Before we can test our local installation, we need a basic list of search topics to put in our places
table.
Our repository includes a file called sampleData.sql
that populates our database with a very basic sample dataset for our queries.
It adds one row in the media_markets
table – the New York metropolitan area – and two rows each in the publishers
and feeds
tables, for the New York Post and the New York Daily News.
And, for the sake of simplicity, it only adds two rows in the places
table: Brooklyn and Staten Island. Both these rows refer back to the "New York metro area" row in the media_markets
table.
To run these queries and update your database with the test data, run this command:
$ psql postgres < sampleData.sql
To see if it worked, send your database a simple SQL query:
$ psql postgres -c 'SELECT * FROM places'
id | place_name | place_aliases | geocode | not_followed_by | not_preceded_by | market_id
----+---------------+---------------+---------+-----------------+-----------------+-----------
1 | Brooklyn | | | | | 1
2 | Staten Island | | | | | 1
(2 rows)
And now, the moment of truth...
Run the bin/app.js
file with node:
$ node bin/app
You'll hopefully see some console logging messages stream by as various Javascript promises are fulfilled – from fetching the feed content, to adding search results to the place_mentions
table. You'll probably also see some SQL error messages – something to be handled better in future versions of this software.
Let's see what we got. Query your place_mentions
table to see the results:
$ psql test -c 'SELECT * FROM place_mentions'
If all goes well, you should see here a list of article excerpts from today's New York City tabloids that mention "Brooklyn" and "Staten Island."

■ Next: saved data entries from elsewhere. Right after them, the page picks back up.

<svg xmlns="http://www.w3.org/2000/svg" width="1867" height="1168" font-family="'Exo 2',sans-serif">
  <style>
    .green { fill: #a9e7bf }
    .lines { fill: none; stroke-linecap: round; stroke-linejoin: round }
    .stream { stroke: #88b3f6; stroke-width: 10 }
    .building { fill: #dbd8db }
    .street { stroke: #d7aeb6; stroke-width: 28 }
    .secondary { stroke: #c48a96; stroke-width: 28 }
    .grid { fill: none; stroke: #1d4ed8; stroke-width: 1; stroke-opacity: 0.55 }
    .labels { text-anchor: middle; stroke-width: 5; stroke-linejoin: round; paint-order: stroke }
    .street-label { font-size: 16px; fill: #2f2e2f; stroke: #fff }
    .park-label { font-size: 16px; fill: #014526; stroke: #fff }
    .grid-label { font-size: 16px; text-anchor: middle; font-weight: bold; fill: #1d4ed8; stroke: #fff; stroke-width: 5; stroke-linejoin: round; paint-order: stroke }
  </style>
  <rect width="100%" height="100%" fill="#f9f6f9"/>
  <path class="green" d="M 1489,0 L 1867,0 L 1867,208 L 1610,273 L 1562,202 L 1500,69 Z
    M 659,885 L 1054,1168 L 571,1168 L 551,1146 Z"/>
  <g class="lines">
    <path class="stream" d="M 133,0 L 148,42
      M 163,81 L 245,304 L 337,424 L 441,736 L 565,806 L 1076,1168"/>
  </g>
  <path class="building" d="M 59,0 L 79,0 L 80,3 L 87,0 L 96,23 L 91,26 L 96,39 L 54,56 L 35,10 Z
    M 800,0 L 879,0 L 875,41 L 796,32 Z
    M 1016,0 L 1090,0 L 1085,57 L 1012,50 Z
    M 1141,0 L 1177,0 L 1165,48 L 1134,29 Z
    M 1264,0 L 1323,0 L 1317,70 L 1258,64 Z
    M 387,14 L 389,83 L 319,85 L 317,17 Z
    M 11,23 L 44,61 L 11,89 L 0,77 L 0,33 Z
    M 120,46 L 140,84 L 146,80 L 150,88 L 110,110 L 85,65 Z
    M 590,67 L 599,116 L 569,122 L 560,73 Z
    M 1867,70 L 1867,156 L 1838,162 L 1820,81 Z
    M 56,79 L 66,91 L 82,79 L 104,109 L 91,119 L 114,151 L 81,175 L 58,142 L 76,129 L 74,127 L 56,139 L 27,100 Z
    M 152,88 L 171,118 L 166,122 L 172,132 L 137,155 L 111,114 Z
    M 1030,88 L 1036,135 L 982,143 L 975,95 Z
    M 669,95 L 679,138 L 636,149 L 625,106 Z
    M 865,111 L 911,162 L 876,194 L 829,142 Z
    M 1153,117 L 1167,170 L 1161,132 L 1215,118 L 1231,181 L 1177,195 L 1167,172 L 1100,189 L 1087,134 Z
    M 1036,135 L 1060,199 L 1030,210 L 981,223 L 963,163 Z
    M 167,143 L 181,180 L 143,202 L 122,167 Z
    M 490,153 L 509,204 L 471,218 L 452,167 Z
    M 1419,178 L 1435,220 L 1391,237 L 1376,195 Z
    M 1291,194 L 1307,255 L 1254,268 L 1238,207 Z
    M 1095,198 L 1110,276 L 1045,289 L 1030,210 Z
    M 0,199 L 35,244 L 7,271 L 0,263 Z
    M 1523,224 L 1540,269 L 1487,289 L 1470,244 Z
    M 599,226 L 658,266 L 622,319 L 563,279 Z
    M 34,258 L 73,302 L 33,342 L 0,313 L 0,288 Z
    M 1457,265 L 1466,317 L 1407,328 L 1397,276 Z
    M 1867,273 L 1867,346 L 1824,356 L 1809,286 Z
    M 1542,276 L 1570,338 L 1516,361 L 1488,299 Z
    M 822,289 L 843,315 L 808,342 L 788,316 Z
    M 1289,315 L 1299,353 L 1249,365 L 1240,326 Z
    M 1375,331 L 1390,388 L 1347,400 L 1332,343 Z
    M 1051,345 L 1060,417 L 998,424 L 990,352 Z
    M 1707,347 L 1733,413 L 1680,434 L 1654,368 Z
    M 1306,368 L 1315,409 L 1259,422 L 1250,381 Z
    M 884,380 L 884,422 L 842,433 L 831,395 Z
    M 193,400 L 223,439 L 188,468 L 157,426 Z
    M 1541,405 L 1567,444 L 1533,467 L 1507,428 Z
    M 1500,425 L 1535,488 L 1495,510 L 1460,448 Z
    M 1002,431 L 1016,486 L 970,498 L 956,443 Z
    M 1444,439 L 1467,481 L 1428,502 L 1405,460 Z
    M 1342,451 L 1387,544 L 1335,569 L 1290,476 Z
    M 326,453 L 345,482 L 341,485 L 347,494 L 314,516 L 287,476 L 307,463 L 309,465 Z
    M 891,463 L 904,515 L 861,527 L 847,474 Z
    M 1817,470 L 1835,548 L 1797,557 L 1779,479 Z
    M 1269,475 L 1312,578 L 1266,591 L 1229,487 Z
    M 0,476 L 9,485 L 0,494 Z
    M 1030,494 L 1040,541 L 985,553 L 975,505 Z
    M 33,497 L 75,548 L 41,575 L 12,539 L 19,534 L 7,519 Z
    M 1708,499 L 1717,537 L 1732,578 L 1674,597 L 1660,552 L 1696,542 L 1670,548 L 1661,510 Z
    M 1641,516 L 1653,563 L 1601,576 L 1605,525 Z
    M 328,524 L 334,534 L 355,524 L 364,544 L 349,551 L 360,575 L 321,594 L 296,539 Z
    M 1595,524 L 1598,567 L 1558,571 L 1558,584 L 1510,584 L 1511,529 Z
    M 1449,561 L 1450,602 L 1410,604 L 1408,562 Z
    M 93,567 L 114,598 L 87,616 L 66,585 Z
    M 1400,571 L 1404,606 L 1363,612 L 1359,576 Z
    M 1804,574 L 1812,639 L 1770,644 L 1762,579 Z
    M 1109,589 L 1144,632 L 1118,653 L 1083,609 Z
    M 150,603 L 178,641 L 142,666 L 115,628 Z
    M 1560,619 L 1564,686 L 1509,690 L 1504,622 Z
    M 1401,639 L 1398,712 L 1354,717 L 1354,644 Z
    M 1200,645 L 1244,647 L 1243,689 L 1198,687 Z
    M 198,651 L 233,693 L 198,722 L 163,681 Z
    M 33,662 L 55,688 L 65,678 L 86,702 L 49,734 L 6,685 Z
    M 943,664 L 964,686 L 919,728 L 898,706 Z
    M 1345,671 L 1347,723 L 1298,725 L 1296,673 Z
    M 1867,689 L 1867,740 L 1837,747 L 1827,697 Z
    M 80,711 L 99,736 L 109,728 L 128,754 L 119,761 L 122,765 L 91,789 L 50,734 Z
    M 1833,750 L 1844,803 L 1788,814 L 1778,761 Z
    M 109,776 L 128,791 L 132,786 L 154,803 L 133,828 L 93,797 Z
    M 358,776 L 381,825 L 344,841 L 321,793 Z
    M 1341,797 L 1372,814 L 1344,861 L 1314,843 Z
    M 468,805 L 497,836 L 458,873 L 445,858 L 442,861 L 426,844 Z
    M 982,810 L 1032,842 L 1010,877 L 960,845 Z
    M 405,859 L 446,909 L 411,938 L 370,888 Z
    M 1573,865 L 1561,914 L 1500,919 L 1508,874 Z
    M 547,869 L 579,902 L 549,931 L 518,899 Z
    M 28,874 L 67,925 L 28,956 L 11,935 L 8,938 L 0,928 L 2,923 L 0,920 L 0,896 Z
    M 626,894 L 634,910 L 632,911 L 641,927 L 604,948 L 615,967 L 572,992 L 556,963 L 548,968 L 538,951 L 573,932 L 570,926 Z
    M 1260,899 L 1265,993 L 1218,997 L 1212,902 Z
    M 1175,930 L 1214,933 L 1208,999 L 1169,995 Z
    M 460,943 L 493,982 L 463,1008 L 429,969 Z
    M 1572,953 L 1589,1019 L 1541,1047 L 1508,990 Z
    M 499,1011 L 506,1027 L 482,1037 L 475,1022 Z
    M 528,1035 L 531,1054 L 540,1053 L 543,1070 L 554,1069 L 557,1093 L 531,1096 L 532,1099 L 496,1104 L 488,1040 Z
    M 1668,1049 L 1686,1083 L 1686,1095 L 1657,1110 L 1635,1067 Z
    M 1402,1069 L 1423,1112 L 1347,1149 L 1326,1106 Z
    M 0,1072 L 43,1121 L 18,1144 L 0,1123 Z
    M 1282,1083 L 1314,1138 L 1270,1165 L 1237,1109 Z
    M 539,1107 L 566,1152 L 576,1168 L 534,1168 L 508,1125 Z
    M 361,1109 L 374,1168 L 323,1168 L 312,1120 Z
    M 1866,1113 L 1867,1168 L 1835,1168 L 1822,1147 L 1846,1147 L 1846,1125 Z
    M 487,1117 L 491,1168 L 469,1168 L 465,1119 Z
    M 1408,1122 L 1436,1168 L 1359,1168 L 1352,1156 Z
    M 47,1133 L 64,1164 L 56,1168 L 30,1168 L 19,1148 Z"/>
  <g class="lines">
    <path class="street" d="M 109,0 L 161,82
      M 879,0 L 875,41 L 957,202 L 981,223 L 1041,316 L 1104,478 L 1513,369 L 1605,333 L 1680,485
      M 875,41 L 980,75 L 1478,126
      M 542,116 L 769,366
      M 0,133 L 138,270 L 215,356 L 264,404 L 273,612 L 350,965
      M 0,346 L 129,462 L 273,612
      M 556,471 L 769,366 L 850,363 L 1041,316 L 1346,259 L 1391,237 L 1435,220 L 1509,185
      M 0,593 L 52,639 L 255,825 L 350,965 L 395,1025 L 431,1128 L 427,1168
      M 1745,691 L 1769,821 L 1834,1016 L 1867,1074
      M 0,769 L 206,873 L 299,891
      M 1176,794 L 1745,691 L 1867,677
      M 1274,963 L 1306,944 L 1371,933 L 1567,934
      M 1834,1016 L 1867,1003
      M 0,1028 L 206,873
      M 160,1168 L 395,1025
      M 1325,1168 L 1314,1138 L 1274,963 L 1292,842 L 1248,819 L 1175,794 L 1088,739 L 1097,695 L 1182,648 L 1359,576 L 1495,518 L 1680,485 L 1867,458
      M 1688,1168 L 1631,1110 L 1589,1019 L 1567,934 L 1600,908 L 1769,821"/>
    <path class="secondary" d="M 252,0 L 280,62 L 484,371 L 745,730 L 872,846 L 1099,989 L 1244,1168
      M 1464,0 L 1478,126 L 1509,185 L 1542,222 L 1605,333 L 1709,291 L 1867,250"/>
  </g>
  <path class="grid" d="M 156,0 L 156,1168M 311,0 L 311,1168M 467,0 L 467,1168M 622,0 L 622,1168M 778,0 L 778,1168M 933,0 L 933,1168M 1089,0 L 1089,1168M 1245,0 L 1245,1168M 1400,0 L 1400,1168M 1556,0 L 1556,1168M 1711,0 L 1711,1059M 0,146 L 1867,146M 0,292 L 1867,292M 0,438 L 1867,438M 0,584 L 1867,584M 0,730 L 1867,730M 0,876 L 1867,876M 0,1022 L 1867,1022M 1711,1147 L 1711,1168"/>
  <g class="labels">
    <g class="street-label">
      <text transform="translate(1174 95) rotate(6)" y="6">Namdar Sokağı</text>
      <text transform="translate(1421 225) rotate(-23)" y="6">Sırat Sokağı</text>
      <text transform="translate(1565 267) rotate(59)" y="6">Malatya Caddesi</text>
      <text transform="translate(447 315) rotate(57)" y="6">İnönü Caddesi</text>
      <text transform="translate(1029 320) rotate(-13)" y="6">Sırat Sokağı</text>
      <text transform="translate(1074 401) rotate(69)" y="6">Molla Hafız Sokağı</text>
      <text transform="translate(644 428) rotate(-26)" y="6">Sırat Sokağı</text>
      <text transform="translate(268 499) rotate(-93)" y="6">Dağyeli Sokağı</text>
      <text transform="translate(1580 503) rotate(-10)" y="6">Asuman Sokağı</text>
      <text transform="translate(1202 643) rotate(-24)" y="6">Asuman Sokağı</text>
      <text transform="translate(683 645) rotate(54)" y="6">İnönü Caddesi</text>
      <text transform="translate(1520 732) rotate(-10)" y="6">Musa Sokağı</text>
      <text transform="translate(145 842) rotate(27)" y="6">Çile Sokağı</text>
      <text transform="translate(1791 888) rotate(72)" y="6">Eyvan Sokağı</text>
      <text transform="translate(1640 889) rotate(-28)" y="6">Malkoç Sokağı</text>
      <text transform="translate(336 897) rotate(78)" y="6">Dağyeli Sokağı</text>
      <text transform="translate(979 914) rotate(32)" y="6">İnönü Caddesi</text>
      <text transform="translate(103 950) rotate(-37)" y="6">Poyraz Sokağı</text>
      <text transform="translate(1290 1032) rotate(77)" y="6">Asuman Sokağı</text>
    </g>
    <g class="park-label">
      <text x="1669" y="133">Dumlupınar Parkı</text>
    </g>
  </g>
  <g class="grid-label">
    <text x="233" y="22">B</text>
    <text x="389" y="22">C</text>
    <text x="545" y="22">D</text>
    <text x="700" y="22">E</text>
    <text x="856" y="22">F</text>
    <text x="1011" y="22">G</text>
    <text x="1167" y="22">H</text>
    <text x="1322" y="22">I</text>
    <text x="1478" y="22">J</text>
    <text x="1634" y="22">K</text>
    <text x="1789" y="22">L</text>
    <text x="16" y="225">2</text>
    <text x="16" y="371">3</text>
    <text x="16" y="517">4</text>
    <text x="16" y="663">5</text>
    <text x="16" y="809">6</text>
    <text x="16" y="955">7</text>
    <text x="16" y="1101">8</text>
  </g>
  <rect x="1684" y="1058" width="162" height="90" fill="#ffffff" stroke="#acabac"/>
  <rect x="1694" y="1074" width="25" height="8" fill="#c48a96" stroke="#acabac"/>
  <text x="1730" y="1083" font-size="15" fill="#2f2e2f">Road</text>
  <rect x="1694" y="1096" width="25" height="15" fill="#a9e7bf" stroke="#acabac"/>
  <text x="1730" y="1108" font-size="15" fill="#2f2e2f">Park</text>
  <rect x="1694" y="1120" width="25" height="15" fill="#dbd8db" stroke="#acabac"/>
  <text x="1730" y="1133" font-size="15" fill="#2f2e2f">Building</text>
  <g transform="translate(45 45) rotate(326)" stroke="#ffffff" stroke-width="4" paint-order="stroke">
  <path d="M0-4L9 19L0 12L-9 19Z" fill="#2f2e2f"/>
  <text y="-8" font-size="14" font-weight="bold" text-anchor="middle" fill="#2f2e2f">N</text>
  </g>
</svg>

In practice, you're probably interested in more than two topics. If you're looking at New York City, you might want to analyze news mentions of all five boroughs, plus dozens of neighborhoods and maybe even some suburbs.
To upload longer lists of topics to your database, I recommend using pgAdmin, a user-friendly PostgreSQL administration platform. It will allow you to import your topic lists as a csv file into the places
table (important note: because the market_id
column in the places
table references a unique key in the media_markets
table, you'll need to set up the media_markets
table first).
This software has been running for several months in a hosted installation on Heroku, making use of the Heroku Scheduler to run once a day to catch new articles on each newspaper's RSS feed, and making use of embedded Javascript templates to display results as JSON feeds and as interactive maps.
More detailed documentation on this option is coming soon!